Available data: Begin

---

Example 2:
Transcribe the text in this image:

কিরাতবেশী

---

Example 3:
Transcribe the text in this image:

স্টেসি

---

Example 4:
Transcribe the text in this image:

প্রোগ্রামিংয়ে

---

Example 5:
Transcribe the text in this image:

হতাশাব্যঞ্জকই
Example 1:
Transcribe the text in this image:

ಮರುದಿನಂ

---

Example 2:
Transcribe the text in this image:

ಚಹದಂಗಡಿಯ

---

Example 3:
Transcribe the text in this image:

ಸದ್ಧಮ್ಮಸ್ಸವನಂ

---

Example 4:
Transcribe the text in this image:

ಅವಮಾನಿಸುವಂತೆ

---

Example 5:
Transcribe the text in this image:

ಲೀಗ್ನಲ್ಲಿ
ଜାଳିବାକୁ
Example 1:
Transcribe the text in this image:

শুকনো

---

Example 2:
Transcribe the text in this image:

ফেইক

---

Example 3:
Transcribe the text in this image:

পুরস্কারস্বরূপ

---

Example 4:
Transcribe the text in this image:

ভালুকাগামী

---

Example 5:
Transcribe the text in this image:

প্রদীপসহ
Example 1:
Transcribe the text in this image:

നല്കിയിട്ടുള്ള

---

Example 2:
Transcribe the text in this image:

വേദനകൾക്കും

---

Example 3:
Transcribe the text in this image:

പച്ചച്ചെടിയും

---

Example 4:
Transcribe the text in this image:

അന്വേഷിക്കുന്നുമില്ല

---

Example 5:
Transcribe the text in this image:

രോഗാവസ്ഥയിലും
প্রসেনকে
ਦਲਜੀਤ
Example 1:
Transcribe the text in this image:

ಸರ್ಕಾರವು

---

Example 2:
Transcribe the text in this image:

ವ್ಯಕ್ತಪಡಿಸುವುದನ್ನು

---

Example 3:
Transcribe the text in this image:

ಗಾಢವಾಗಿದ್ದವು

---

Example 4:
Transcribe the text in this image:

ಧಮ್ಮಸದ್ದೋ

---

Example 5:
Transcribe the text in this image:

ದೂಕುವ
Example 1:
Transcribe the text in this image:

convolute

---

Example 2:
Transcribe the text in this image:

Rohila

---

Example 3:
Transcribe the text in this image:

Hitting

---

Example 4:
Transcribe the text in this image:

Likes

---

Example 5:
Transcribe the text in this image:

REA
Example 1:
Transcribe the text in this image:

Available data: End

:: Aim of the exercise ::
Precisely reproduce all the entries shown above.

:: Your response ::
---

Example 2:
Transcribe the text in this image:

কিরাতবেশী

---

Example 3:
Transcribe the text in this image:

স্টেসি

---

Example 4:
Transcribe the text in this image:

প্রোগ্রামিংয়ে

---

Example 5:
Transcribe the text in this image:

হতাশাব্যঞ্জকই
Example 1:
Transcribe the text in this image:

ಮರುದಿನಂ

---

Example 2:
Transcribe the text in this image:

ಚಹದಂಗಡಿಯ

---

Example 3:
Transcribe the text in this image:

ಸದ್ಧಮ್ಮಸ್ಸವನಂ

---

Example 4:
Transcribe the text in this image:

ಅವಮಾನಿಸುವಂತೆ

---

Example 5:
Transcribe the text in this image:

ಲೀಗ್ನಲ್ಲಿ
ଜାଳିବାକୁ
Example 1:
Transcribe the text in this image:

শুকনো

---

Example 2:
Transcribe the text in this image:

ফেইক

---

Example 3:
Transcribe the text in this image:

পুরস্কারস্বরূপ

---

Example 4:
Transcribe the text in this image:

ভালুকাগামী

---

Example 5:
Transcribe the text in this image:

প্রদীপসহ
Example 1:
Transcribe the text in this image:

നല്കിയിട്ടുള്ള

---

Example 2:
Transcribe the text in this image:

വേദനകൾക്കും

---

Example 3:
Transcribe the text in this image:

പച്ചച്ചെടിയും

---

Example 4:
Transcribe the text in this image:

അന്വേഷിക്കുന്നുമില്ല

---

Example 5:
Transcribe the text in this image:

രോഗാവസ്ഥയിലും
প্রসেনকে
ਦਲਜੀਤ
Example 1:
Transcribe the text in this image:

ಸರ್ಕಾರವು

---

Example 2:
Transcribe the text in this image:

ವ್ಯಕ್ತಪಡಿಸುವುದನ್ನು

---

Example 3:
Transcribe the text in this image:

ಗಾಢವಾಗಿದ್ದವು

---

Example 4:
Transcribe the text in this image:

ಧಮ್ಮಸದ್ದೋ

---

Example 5:
Transcribe the text in this image:

ದೂಕುವ
Example 1:
Transcribe the text in this image:

convolute

---

Example 2:
Transcribe the text in this image:

Rohila

---

Example 3:
Transcribe the text in this image:

Hitting

---

Example 4:
Transcribe the text in this image:

Likes

---

Example 5:
Transcribe the text in this image:

REA
Example 1:
Transcribe the text in this image:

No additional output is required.